Pas de fin en vue
Ainsi, la réforme du système de santé est terminée. C’est le ministre Gaétan Barrette qui le dit. Il ne resterait que des ajustements à lui apporter, du «peaufinement», a-t-il affirmé. Qu’il nous soit permis d’en douter. En fait, nous ne sommes pas sortis du bois: c’est toute l’opération qu’il faudra revoir. Après avoir consenti des milliards de dollars de plus aux médecins — et ce n’est pas fini —, assortis, il faut le dire, de mesures coercitives, Gaétan Barrette peut montrer certaines améliorations. Bien qu’il ait raté sa cible, l’accès aux médecins de famille est meilleur. Est-ce que la population y voit une amélioration spectaculaire ? Si tel était le cas, on le saurait.
Quant à l’attente pour une chirurgie, là encore, les objectifs ne sont pas atteints. Selon les dernières données disponibles, 14% des patients en attente d’une chirurgie élective l’étaient pour une période de plus de six mois, alors que l’objectif fixé était d’abaisser ce pourcentage à 10%. En décembre, on estimait à 2200 le nombre de patients qui attendaient une chirurgie depuis plus d’un an alors que le ministre s’était déjà engagé à mettre fin à ce dysfonctionnement. Pour faire bonne mesure, il faut toutefois mentionner que 5000 patients se retrouvaient dans cette situation en 2016.

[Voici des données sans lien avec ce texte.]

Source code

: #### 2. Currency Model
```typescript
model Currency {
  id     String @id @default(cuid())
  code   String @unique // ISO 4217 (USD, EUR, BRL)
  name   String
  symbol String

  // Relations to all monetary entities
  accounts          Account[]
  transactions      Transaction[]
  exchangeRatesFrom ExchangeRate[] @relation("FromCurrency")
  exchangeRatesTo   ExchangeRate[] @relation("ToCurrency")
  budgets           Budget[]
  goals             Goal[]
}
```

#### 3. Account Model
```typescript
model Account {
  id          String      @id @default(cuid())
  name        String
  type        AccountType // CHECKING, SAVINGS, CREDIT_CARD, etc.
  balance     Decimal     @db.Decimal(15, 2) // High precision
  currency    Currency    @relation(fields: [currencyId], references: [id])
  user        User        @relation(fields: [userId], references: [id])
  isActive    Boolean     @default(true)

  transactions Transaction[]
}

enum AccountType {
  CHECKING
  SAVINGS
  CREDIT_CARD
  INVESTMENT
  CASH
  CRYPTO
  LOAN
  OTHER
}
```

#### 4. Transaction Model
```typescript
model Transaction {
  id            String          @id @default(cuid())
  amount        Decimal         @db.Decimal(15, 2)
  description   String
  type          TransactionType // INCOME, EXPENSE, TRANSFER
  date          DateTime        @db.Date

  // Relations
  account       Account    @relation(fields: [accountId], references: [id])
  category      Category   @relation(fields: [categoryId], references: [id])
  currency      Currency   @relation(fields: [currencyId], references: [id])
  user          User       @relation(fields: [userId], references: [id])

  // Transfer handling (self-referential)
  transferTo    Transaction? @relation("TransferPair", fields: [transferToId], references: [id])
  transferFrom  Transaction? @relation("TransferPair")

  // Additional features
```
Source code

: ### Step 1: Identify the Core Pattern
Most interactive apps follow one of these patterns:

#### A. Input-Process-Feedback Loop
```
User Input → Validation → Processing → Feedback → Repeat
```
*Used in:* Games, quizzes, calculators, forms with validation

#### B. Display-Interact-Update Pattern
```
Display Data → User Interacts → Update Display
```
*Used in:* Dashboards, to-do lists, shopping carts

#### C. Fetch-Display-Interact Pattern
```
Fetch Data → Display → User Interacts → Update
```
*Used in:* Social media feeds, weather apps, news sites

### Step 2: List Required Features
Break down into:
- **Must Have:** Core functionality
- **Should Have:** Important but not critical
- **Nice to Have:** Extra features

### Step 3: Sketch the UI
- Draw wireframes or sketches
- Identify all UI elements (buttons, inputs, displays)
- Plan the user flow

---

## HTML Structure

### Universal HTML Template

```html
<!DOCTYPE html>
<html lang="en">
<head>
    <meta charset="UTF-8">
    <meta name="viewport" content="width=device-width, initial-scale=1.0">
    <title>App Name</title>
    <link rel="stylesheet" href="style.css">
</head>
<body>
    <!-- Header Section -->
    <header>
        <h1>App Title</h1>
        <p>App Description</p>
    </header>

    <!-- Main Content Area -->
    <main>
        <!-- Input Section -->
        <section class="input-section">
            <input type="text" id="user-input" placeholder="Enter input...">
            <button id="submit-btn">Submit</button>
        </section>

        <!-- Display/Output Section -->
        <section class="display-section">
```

Pour ce qui est des urgences, rien de neuf sous le soleil : elles débordent. Il y a encore des patients qui y poireautent plus de 24 heures avant d’être soignés. Le déploiement partiel des supercliniques n’a pas eu d’effet significatif.
Il est surprenant d’entendre Gaétan Barrette dire de sa réforme qu’elle est terminée alors qu’un de ses éléments parmi les plus importants à ses yeux n’a pas été mis en oeuvre, c’est-à-dire le financement des hôpitaux à l’activité plutôt qu’en fonction de critères historiques.
Achevée ou non, la réforme Barrette repose sur des bases discutables. Elle est médicalo-centriste et le cri du coeur des infirmières nous rappelle que c’est l’ensemble des professionnels de la santé, et non pas seulement la caste déifiée des médecins, qui assure l’efficacité du réseau de la santé. Elle a négligé la prévention et les soins à domicile. Elle a poussé à l’extrême la centralisation et accru à un niveau inégalé le pouvoir du ministre qui, lui, a muselé les voix objectives en mesure de le critiquer.
L’objectif ultime, c’est d’améliorer la santé de la population et, pourquoi pas, d’accroître la satisfaction des usagers. En cela, la réforme du ministre Barrette, dont les résultats sont modestes, devra être reprise de fond en comble par son successeur.